═══ Data shown ═══

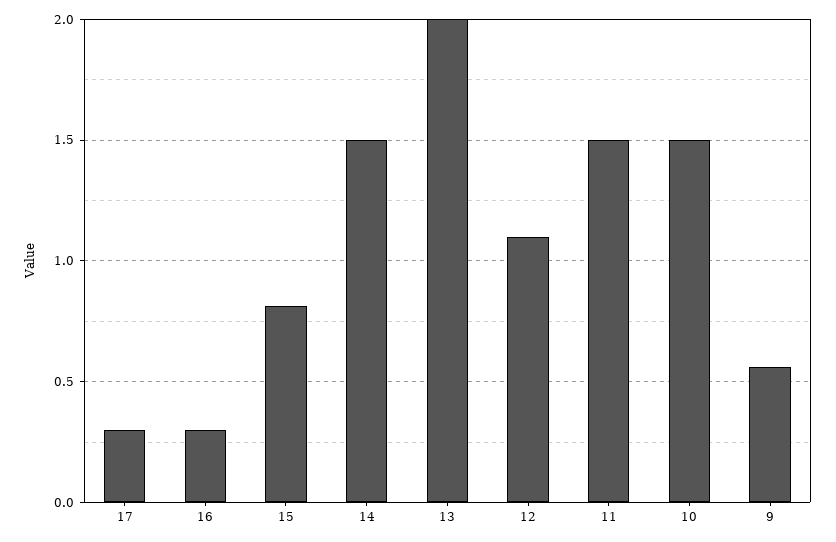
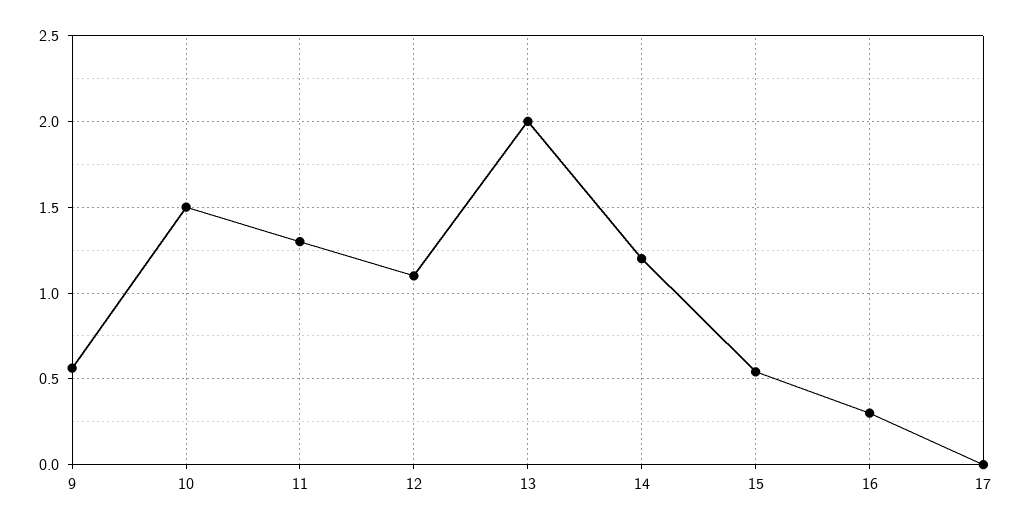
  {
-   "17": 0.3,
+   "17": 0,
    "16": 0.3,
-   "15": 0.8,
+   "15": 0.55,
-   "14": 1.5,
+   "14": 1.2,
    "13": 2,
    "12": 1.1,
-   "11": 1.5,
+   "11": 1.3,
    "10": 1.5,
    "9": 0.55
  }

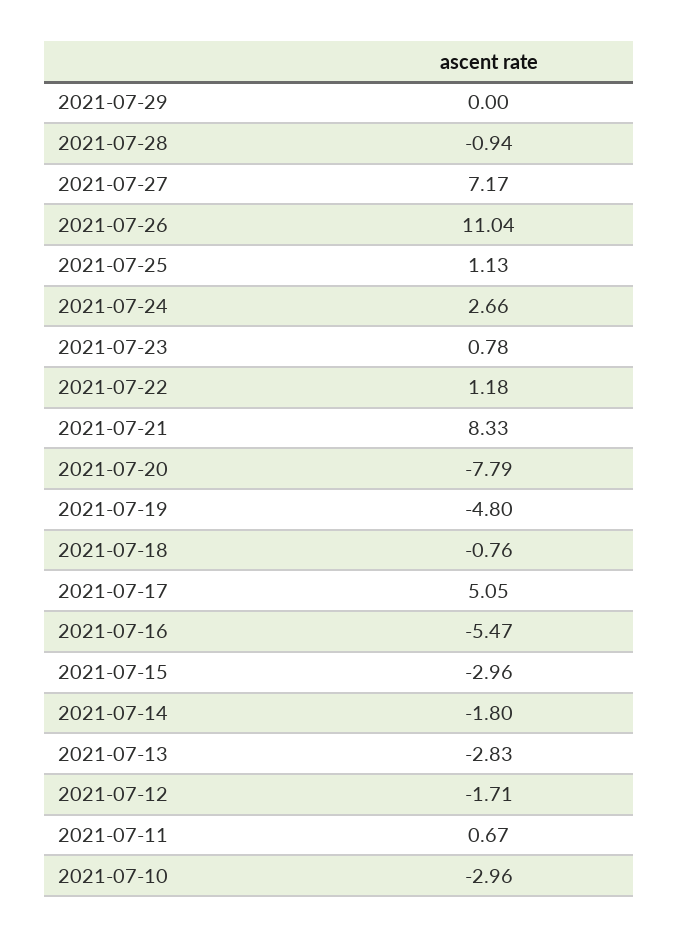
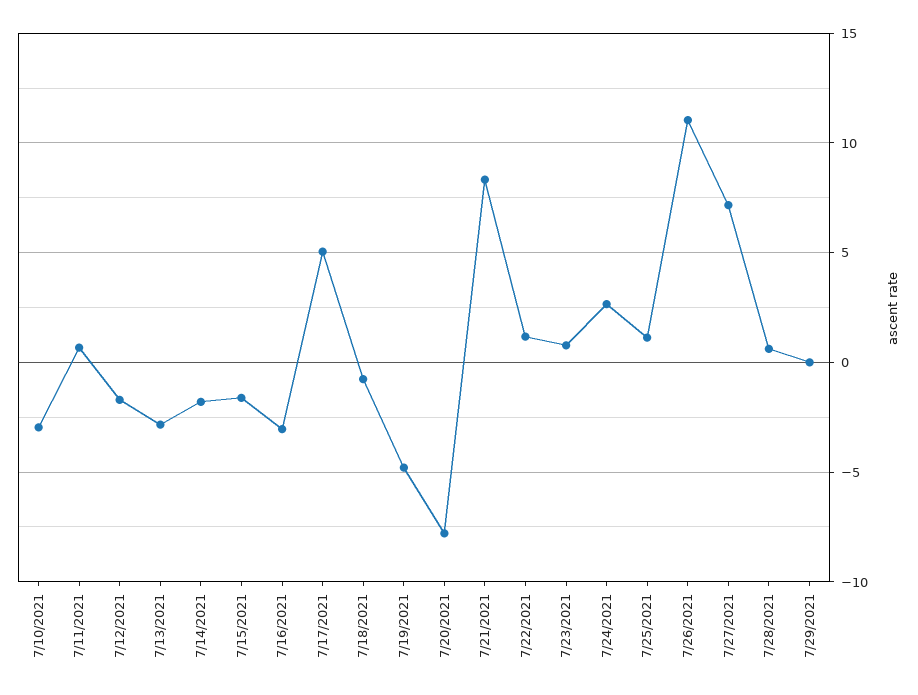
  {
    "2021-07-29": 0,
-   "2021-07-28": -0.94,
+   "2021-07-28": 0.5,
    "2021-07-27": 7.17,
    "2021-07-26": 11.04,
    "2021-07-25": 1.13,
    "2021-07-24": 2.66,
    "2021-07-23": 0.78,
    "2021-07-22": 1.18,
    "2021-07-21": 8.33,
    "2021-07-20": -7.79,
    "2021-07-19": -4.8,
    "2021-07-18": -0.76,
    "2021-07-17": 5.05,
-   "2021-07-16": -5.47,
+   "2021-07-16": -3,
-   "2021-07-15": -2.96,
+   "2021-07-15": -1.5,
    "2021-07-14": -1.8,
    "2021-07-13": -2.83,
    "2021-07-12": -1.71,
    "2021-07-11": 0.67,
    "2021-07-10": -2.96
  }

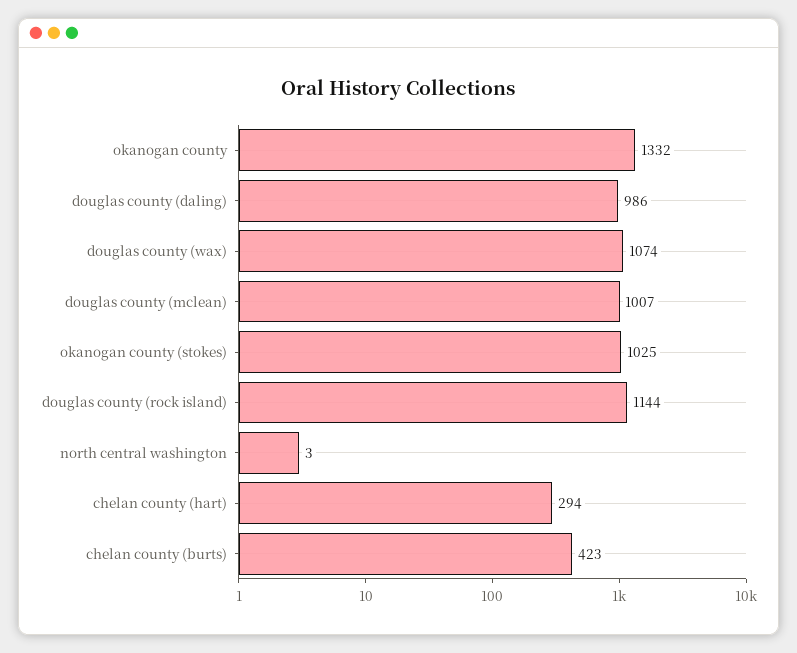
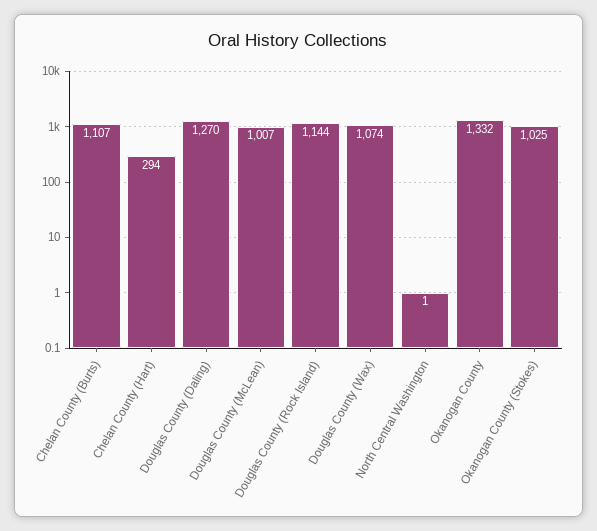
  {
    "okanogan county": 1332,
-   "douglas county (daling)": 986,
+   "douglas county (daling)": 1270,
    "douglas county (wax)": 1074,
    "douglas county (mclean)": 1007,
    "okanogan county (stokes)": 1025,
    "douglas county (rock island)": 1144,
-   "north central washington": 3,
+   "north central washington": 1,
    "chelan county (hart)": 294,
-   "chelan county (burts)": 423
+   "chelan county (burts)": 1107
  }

═══

▶ Prompt:
Print every record above exactly, but no pictures.

▶ Response to the exercise:
  {
-   "17": 0.3,
+   "17": 0,
    "16": 0.3,
-   "15": 0.8,
+   "15": 0.55,
-   "14": 1.5,
+   "14": 1.2,
    "13": 2,
    "12": 1.1,
-   "11": 1.5,
+   "11": 1.3,
    "10": 1.5,
    "9": 0.55
  }

  {
    "2021-07-29": 0,
-   "2021-07-28": -0.94,
+   "2021-07-28": 0.5,
    "2021-07-27": 7.17,
    "2021-07-26": 11.04,
    "2021-07-25": 1.13,
    "2021-07-24": 2.66,
    "2021-07-23": 0.78,
    "2021-07-22": 1.18,
    "2021-07-21": 8.33,
    "2021-07-20": -7.79,
    "2021-07-19": -4.8,
    "2021-07-18": -0.76,
    "2021-07-17": 5.05,
-   "2021-07-16": -5.47,
+   "2021-07-16": -3,
-   "2021-07-15": -2.96,
+   "2021-07-15": -1.5,
    "2021-07-14": -1.8,
    "2021-07-13": -2.83,
    "2021-07-12": -1.71,
    "2021-07-11": 0.67,
    "2021-07-10": -2.96
  }

  {
    "okanogan county": 1332,
-   "douglas county (daling)": 986,
+   "douglas county (daling)": 1270,
    "douglas county (wax)": 1074,
    "douglas county (mclean)": 1007,
    "okanogan county (stokes)": 1025,
    "douglas county (rock island)": 1144,
-   "north central washington": 3,
+   "north central washington": 1,
    "chelan county (hart)": 294,
-   "chelan county (burts)": 423
+   "chelan county (burts)": 1107
  }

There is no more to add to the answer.